SUPPLIED INFORMATION:
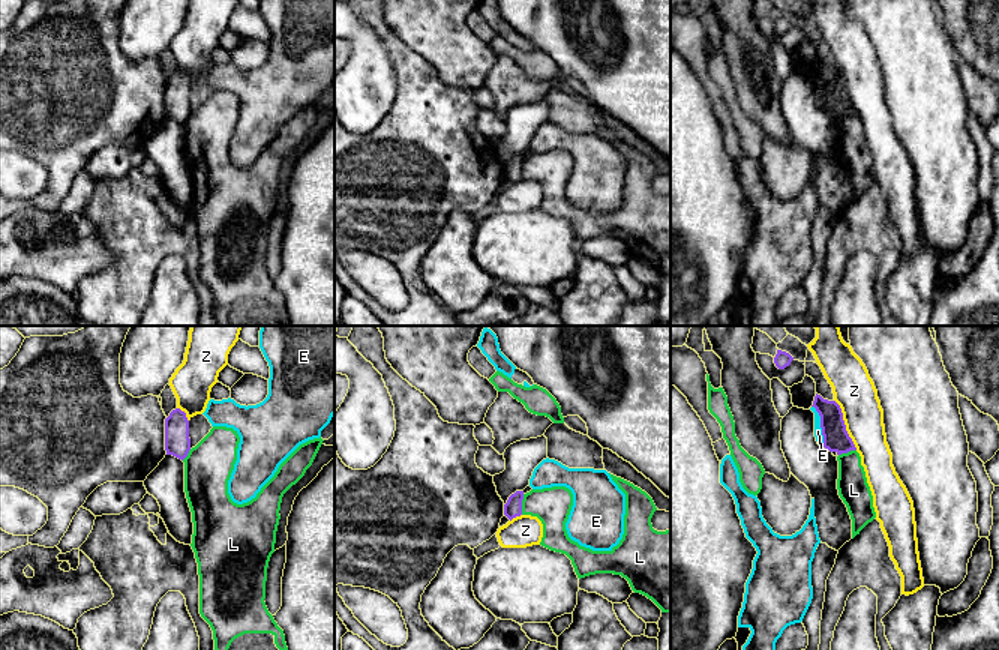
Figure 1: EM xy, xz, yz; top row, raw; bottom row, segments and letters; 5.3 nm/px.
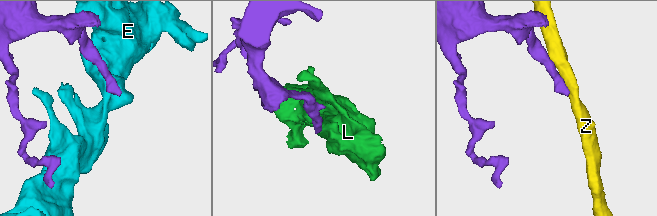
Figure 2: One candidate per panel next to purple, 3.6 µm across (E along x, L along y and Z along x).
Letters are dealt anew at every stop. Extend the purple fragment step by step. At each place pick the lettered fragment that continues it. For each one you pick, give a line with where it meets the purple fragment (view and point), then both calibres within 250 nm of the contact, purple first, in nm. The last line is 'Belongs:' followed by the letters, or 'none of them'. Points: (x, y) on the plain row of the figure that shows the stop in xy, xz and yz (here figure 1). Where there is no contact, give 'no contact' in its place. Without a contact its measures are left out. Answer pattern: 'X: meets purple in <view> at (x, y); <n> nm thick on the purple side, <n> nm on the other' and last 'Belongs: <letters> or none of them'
Belongs: none of them

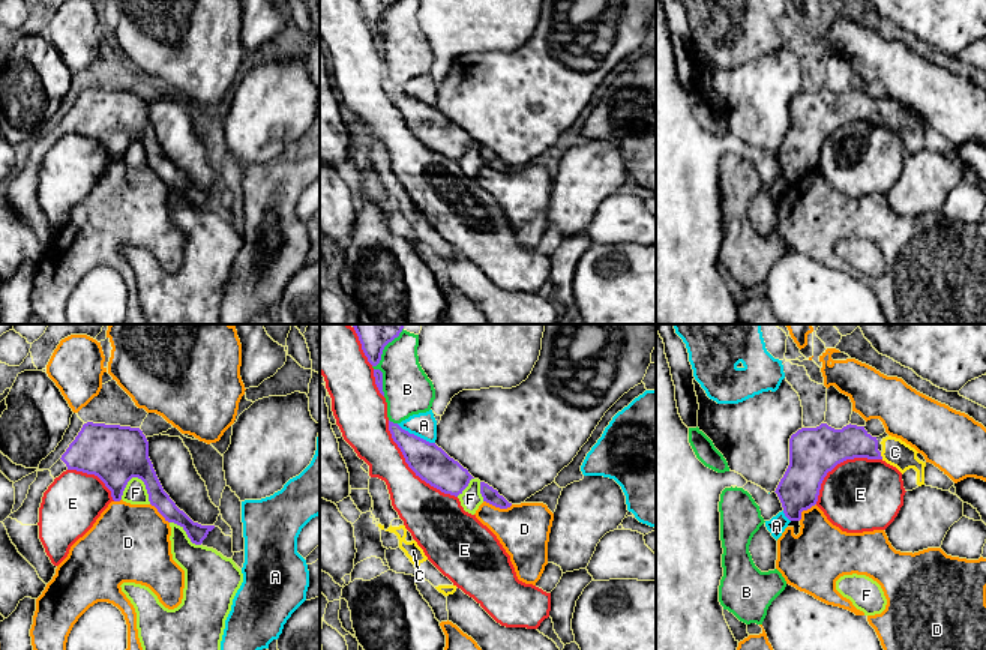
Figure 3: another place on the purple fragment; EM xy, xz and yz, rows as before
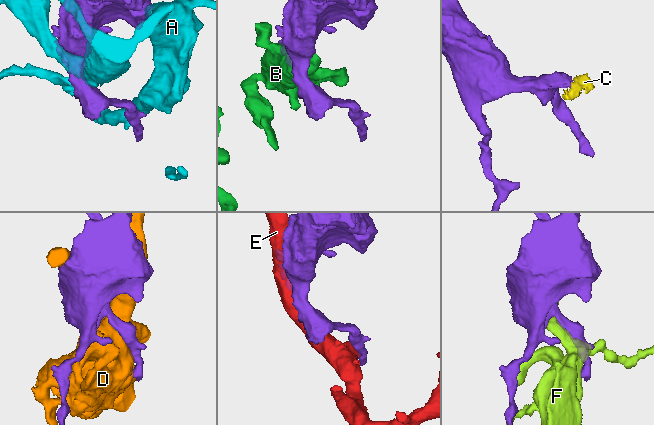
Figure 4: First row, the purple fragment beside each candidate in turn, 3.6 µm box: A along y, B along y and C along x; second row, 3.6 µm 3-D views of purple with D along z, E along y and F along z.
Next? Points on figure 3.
C: meets purple in yz at (880, 119); 190 nm thick on the purple side, 140 nm on the other
Belongs: C

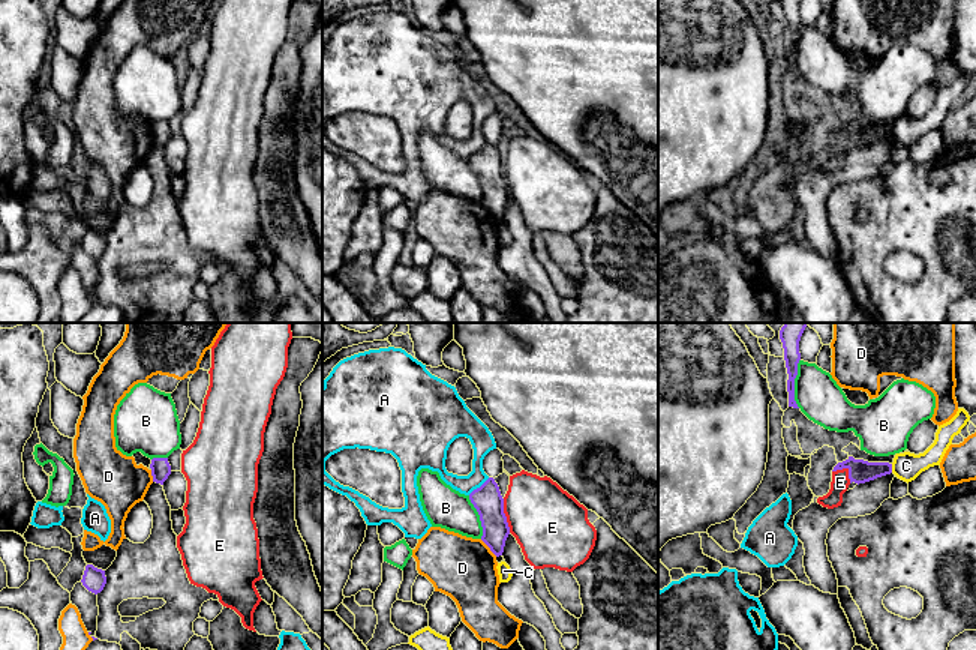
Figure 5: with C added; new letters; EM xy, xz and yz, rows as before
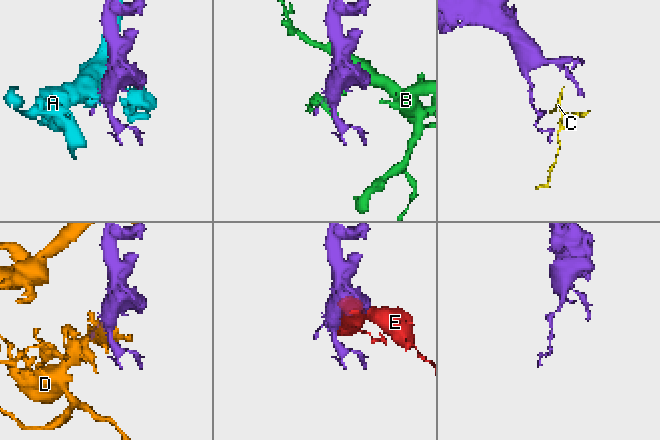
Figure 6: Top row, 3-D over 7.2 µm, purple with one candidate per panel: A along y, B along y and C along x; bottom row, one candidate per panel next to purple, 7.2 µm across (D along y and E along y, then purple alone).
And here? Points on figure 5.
Belongs: none of them

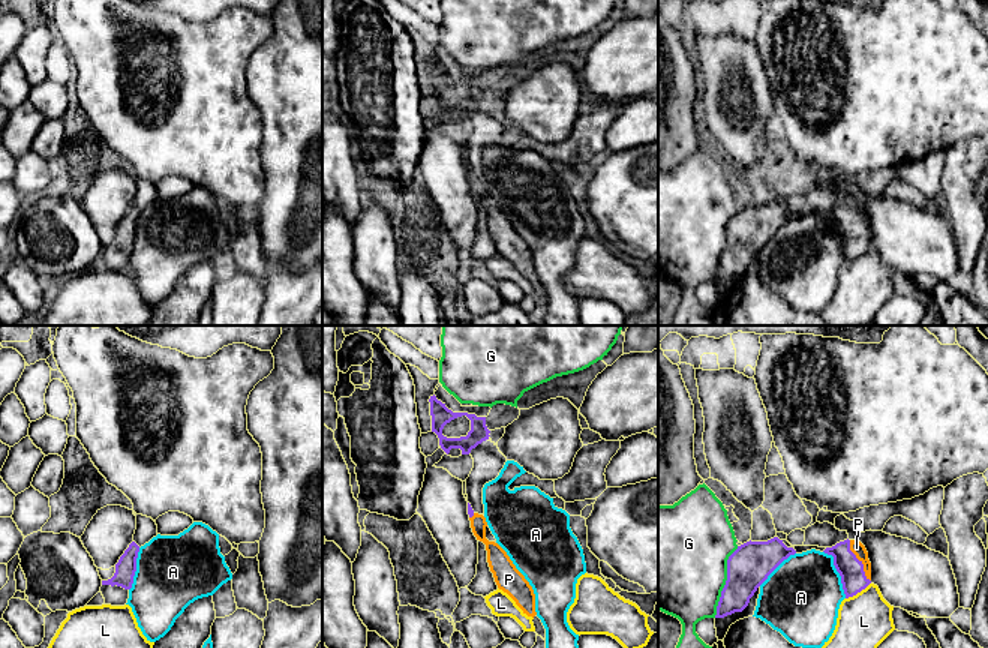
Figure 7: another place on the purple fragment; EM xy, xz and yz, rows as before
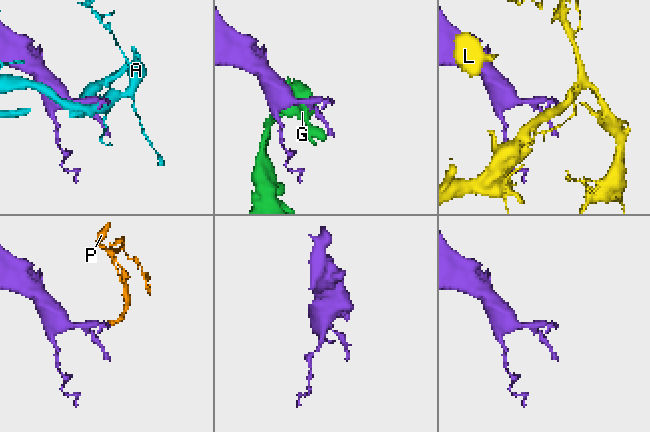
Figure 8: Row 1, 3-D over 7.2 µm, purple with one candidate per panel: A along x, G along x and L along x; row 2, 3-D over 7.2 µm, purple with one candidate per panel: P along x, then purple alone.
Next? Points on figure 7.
P: meets purple in yz at (859, 225); 140 nm thick on the purple side, 70 nm on the other
Belongs: P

WHAT YOU WILL DO:
Copy out the whole listing exactly, and don't carry over any pictures.

ANSWER SPACE:
Figure 1: EM xy, xz, yz; top row, raw; bottom row, segments and letters; 5.3 nm/px.
Figure 2: One candidate per panel next to purple, 3.6 µm across (E along x, L along y and Z along x).
Letters are dealt anew at every stop. Extend the purple fragment step by step. At each place pick the lettered fragment that continues it. For each one you pick, give a line with where it meets the purple fragment (view and point), then both calibres within 250 nm of the contact, purple first, in nm. The last line is 'Belongs:' followed by the letters, or 'none of them'. Points: (x, y) on the plain row of the figure that shows the stop in xy, xz and yz (here figure 1). Where there is no contact, give 'no contact' in its place. Without a contact its measures are left out. Answer pattern: 'X: meets purple in <view> at (x, y); <n> nm thick on the purple side, <n> nm on the other' and last 'Belongs: <letters> or none of them'
Belongs: none of them

Figure 3: another place on the purple fragment; EM xy, xz and yz, rows as before
Figure 4: First row, the purple fragment beside each candidate in turn, 3.6 µm box: A along y, B along y and C along x; second row, 3.6 µm 3-D views of purple with D along z, E along y and F along z.
Next? Points on figure 3.
C: meets purple in yz at (880, 119); 190 nm thick on the purple side, 140 nm on the other
Belongs: C

Figure 5: with C added; new letters; EM xy, xz and yz, rows as before
Figure 6: Top row, 3-D over 7.2 µm, purple with one candidate per panel: A along y, B along y and C along x; bottom row, one candidate per panel next to purple, 7.2 µm across (D along y and E along y, then purple alone).
And here? Points on figure 5.
Belongs: none of them

Figure 7: another place on the purple fragment; EM xy, xz and yz, rows as before
Figure 8: Row 1, 3-D over 7.2 µm, purple with one candidate per panel: A along x, G along x and L along x; row 2, 3-D over 7.2 µm, purple with one candidate per panel: P along x, then purple alone.
Next? Points on figure 7.
P: meets purple in yz at (859, 225); 140 nm thick on the purple side, 70 nm on the other
Belongs: P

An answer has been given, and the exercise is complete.